Some Florida citrus growers are experimenting with supplemental chemical controls to suppress Asian citrus psyllid populations.
They're adding perimeter, or wrapping, sprays aimed at psyllids in between regularly scheduled major pesticide applications over their entire groves. Focusing on borders and other hot spots can provide a quick and less expensive check to pest populations, says Michael Rogers, associate professor of Extension Center in Lake Alfred.
"Psyllids tended to accumulate on the outside of the grove," Rogers says. "Probably 80 percent of psyllids are found there."
Spraying only the outer edges allows applicators to cover more area in the same amount of time, making a broader swath to keep out fly-ins, says Frank Youngman, owner and president of Florida Grove Foggers in Lake Placid.
"If we can wrap four to five groves at a time, it creates a bigger buffer," Youngman says. "It's harder for [outside] psyllids to fly over."

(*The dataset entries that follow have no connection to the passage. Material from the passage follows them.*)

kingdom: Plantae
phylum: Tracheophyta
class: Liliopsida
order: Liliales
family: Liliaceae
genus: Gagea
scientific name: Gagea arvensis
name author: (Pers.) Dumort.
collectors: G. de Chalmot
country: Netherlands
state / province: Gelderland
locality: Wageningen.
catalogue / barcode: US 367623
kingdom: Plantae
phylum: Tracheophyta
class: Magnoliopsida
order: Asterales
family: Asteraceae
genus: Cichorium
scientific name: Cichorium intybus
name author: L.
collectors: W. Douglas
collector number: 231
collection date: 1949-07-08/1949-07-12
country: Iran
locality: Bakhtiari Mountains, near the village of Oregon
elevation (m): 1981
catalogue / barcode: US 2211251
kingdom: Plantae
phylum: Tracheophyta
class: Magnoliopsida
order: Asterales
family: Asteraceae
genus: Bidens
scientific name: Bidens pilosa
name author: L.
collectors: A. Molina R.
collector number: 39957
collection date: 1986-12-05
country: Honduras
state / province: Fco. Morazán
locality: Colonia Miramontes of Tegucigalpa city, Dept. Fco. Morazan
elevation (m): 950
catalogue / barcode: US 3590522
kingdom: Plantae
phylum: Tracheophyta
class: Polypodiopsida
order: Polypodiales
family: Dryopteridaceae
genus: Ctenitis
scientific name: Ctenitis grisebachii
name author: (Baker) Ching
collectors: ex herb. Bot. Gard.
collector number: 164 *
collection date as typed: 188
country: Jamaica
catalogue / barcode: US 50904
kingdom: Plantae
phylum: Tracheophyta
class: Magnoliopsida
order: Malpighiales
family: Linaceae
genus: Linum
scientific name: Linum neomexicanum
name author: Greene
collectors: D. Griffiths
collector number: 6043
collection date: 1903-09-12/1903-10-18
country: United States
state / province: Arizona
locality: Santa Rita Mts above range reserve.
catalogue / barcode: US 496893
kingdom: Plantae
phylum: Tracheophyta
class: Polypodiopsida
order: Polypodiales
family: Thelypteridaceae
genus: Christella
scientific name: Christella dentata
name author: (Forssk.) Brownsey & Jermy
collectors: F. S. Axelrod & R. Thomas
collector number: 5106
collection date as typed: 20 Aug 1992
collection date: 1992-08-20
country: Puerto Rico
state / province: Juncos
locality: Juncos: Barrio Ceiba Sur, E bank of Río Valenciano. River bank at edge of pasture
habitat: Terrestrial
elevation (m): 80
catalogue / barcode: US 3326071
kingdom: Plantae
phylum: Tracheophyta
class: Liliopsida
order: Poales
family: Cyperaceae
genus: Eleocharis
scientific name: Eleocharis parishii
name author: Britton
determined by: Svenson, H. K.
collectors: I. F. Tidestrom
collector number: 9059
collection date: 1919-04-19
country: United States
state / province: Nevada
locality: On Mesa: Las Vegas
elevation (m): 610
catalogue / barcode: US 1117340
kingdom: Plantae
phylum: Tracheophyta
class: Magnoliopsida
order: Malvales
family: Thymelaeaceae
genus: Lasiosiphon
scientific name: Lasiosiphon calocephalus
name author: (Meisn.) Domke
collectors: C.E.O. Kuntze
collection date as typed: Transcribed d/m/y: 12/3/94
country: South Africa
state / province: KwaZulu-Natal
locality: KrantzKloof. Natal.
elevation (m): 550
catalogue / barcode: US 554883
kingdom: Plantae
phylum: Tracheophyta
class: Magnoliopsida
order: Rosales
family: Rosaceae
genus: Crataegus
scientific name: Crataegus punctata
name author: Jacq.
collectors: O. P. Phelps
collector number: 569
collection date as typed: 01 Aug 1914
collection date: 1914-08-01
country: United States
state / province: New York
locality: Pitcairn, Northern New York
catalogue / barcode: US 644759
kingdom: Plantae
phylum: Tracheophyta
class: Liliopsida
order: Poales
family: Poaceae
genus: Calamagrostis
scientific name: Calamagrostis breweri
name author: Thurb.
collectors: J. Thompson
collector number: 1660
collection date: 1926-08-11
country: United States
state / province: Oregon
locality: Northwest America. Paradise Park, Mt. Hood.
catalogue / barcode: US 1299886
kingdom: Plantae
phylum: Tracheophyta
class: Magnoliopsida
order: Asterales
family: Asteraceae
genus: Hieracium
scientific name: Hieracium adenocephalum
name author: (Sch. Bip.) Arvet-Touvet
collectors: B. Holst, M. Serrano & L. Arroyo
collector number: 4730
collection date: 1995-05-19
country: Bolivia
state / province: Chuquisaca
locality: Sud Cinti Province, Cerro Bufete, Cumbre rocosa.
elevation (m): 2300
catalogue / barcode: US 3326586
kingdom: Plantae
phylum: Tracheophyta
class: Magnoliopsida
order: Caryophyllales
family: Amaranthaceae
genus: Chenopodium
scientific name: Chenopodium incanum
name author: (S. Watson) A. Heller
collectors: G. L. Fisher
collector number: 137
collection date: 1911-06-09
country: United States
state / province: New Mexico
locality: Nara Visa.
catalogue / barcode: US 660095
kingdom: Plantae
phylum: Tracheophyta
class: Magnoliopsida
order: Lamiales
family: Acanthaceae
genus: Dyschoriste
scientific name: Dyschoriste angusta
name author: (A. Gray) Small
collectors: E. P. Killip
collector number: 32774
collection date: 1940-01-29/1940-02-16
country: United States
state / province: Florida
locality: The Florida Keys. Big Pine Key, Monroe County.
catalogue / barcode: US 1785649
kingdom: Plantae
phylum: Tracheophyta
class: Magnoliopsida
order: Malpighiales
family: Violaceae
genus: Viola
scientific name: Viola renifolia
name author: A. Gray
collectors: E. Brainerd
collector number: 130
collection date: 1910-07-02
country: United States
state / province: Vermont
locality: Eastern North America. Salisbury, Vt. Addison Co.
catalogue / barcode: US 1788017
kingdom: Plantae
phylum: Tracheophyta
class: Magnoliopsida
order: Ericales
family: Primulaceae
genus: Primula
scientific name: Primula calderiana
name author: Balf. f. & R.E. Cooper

Scout your groves to guide your decisions, says Brandon Page, Citrus Health Management Area program assistant at the university's Lake Alfred center. "If you're finding most [of the psyllids] on the edges and none in the center, you probably want to do perimeter sprays," he says.
But all three men emphasize that perimeter spraying should only supplement a full control program and not replace major overall sprays.
"It's a preventive practice to keep psyllids from moving in, but eventually they're going to get there," Page says.
By helping to hold down overall psyllid numbers, the entire control program has a better shot at slowing the spread of greening, the key disease that the pest vectors, Rogers says.
"It's not as expensive and can take the edge off the population between the big planned sprays," he says.
Part of a larger puzzle
A test of the practice in one grower's groves showed perimeter spraying reduced psyllid numbers by 70 percent to 80 percent between full-grove applications. Follow-up sprays are more effective because they're targeting lower populations, Rogers says.
Scouting reports across the state show a large drop in psyllid populations, Youngman says. But he attributes that to the combination of all the measures growers are deploying against the pest, with perimeter sprays only one piece of the puzzle.
A high percentage of the psyllids found in Florida are infected with the bacteria that causes greening, he says.
Holding down the populations and keeping the pest from traveling from one grove to another will reduce the rate of new tree infections.